Blueberry industry considers assessment hike
The blueberry industry is debating increasing U.S. Highbush Blueberry Council assessments. Learn how higher fees could fortify marketing.
Fresh and processed fruit growers pay $18 per ton ($0.009 per pound). The council’s steering committee is proposing an assessment of 2.5 cents per-pound increase on fresh ($50/ton) and 1.5 cents per-pound ($30/ton) on processed fruit. The assessment hike is designed to generate $30 million for the council’s marketing budget by 2028, according to the USHBC.
The blueberry industry is deciding if it’s willing to unite, invest and respond, and determine an assessment level that growers can afford and support while ensuring it receives enough resources to make a meaningful impact, said USHBC chair Bryan Sakuma of Burlington, Washington’s Sakuma Brothers Farms and Processing.

“This is a grower-led organization, and this will be a grower-led decision,” Sakuma said. “The industry is highly engaged in critical conversations about our collective future, and that’s exactly what we need. Most growers recognize the urgency of the situation. Supply is outpacing demand today, and within five years, industry data shows the volume of blueberries in the marketplace is projected to double. Building demand, through supercharged marketing, is the one thing we can do together to address the challenge and make the biggest impact, but it will take more to do more.”
The increased assessment will allow USHBC to support previously unaffordable premium advertising to encourage blueberry fans to increase their blueberry purchases in new, culturally relevant ways, Sakuma said.
USHBC plans to expand marketing activities including retail promotions, digital marketing and e-commerce, foodservice, ingredient marketing and public relations, Sakuma said.

Mike Townsend, president of Townsend Farms, a Fairview, Oregon, grower, shipper and processor of blueberries and other berries, opposes assessment increases, because he said interests in other countries, including Chile, Peru, Argentina, Colombia and Mexico, control the council because they pay 60% of council dues.
“They only look at the U.S. market as a small piece of the puzzle in terms of distribution to our U.S. citizens who want to eat blueberries,” Townsend said. “The industry cannot serve two masters. The industry has grown to the point where it’s not useful for U.S. growers anymore at all. They’re moving the fruit that they make very little money on. It’s negating our growers. It’s stopping our growers from profitability, and they’re making all the money they want on the first flush of their fruit that goes fresh. Selling the fruit in the U.S. is putting a lid, a cap on our future in the U.S. as frozen growers.”

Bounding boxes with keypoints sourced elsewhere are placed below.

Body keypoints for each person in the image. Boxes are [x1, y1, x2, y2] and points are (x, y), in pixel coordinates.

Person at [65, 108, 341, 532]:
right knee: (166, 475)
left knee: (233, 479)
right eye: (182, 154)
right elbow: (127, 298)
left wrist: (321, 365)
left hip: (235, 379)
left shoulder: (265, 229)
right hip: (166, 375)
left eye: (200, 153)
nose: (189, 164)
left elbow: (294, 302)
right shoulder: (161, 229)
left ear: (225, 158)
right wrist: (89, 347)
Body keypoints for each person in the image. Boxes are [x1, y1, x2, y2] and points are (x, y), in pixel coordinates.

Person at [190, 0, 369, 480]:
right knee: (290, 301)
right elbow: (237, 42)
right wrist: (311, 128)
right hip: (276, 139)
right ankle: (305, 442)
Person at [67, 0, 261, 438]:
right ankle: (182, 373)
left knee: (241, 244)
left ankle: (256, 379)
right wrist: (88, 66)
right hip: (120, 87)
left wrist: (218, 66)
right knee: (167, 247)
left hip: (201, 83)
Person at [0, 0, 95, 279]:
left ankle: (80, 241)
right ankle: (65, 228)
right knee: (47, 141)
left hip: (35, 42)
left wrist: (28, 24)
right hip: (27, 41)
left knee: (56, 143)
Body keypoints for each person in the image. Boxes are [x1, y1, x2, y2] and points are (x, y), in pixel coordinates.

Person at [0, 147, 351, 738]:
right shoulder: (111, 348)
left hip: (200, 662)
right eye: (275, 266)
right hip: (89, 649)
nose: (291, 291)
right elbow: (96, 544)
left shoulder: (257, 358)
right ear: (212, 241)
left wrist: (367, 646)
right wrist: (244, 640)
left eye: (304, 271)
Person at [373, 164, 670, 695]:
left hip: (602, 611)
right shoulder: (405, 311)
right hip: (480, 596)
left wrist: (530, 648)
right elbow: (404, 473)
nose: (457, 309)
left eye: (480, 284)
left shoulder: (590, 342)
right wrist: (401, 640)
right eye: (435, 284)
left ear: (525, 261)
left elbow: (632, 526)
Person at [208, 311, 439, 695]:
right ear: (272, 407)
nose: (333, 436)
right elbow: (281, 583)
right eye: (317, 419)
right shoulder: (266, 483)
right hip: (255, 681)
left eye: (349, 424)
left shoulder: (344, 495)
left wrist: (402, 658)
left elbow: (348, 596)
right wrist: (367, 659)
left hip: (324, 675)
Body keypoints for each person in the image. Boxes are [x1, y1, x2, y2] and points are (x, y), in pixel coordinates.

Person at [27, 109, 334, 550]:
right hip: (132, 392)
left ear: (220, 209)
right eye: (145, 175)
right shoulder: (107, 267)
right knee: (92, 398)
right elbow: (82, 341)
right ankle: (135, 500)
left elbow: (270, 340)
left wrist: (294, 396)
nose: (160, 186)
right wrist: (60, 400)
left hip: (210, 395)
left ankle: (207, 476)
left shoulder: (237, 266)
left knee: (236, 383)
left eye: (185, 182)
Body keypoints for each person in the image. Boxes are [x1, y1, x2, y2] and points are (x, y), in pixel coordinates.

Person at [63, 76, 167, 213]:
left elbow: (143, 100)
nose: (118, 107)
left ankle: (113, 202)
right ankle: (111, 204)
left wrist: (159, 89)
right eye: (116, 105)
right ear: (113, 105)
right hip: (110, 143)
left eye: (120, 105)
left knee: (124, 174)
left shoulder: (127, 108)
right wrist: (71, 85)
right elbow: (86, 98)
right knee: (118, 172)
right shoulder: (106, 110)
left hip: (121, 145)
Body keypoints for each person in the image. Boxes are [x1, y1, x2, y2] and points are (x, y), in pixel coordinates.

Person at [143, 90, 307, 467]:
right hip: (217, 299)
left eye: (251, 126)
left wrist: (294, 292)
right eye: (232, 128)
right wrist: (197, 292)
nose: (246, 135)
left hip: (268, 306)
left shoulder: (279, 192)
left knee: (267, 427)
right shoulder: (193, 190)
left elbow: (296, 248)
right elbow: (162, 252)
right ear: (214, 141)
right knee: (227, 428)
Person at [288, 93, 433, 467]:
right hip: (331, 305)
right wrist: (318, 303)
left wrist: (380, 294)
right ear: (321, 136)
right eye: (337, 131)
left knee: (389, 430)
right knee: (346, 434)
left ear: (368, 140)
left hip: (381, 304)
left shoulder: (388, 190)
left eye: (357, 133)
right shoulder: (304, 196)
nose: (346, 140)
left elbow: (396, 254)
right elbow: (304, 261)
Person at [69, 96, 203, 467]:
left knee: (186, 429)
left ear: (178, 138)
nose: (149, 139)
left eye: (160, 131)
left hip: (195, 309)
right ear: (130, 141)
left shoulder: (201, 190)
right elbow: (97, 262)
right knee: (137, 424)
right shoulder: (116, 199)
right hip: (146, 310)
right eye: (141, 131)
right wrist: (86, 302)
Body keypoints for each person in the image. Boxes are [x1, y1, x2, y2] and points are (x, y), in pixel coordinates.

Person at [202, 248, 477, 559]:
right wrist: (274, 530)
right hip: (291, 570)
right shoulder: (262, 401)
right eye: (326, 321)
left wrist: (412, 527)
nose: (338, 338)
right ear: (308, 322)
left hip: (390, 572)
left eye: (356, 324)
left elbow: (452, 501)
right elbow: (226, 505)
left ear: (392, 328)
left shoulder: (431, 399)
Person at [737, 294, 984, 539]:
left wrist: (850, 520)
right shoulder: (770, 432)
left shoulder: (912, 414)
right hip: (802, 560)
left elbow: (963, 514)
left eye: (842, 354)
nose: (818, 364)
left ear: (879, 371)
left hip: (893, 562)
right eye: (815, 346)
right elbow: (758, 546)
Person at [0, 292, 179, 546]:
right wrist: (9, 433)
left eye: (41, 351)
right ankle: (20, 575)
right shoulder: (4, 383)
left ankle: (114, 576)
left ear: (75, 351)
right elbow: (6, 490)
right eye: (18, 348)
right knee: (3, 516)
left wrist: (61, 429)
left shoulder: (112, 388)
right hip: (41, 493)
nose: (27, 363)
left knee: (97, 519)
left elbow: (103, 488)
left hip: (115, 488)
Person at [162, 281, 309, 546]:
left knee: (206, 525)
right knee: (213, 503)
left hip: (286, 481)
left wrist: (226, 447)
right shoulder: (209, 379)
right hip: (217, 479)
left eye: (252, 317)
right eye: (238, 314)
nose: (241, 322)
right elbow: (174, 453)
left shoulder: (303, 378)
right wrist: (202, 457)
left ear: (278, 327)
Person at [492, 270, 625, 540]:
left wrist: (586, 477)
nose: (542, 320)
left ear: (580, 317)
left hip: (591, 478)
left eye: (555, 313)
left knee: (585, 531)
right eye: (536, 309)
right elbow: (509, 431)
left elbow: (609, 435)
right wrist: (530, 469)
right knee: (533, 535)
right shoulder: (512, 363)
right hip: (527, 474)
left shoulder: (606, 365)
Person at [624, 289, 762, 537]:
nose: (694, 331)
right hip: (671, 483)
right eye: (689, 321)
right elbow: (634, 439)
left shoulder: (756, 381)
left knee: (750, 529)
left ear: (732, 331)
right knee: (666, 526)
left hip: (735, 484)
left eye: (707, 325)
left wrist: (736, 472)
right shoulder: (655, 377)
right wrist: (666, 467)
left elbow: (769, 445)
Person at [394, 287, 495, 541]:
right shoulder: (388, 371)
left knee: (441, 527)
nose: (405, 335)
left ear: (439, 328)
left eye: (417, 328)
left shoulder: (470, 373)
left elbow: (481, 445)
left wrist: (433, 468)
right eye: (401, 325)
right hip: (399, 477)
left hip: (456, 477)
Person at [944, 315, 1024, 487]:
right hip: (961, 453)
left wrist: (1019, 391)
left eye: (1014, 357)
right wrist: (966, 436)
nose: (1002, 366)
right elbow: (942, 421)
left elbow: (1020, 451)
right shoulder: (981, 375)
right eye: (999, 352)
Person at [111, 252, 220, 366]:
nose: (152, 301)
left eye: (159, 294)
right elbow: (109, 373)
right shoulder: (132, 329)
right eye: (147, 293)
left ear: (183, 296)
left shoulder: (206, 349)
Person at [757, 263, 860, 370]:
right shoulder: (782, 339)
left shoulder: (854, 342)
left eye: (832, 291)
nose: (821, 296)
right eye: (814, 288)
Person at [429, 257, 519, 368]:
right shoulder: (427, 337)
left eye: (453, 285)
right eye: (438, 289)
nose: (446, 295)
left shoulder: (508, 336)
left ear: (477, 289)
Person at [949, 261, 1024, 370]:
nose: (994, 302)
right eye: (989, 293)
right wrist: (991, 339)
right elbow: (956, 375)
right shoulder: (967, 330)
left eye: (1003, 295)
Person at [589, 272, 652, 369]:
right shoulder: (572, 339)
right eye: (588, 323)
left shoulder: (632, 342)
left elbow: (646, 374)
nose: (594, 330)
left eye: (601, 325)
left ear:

In a February grower meeting in Oregon, Townsend called USHBC “the United Nations blueberry council.”
“As we analyze our positions in the industry, it’s always one guy’s got to win, the other guy’s got to lose,” he said. “I would ask that we all sit at a table, both the big multinational sales groups along with these other countries. They need to work with us to come up with something that’s workable for U.S. growers.”
Domestic growers aren’t expected to pay the higher assessments until 2027, with 2028 being the first full budget year the council could use the increased funds to build increased demand, according to the USHBC.
Sakuma points to the avocado and watermelon industries’ gains following grower assessment boosts.
The 2003 increase in avocado industry assessments afforded improved marketing that helped expand the total U.S. avocado market from $1.3 billion in 2003 to more than $7 billion in 2021, while maintaining real producer prices, Sakuma said. In 2024, the National Watermelon Promotion Board increased its assessments on domestic and import producers and handlers to support expanded consumer, retailer and foodservice marketing.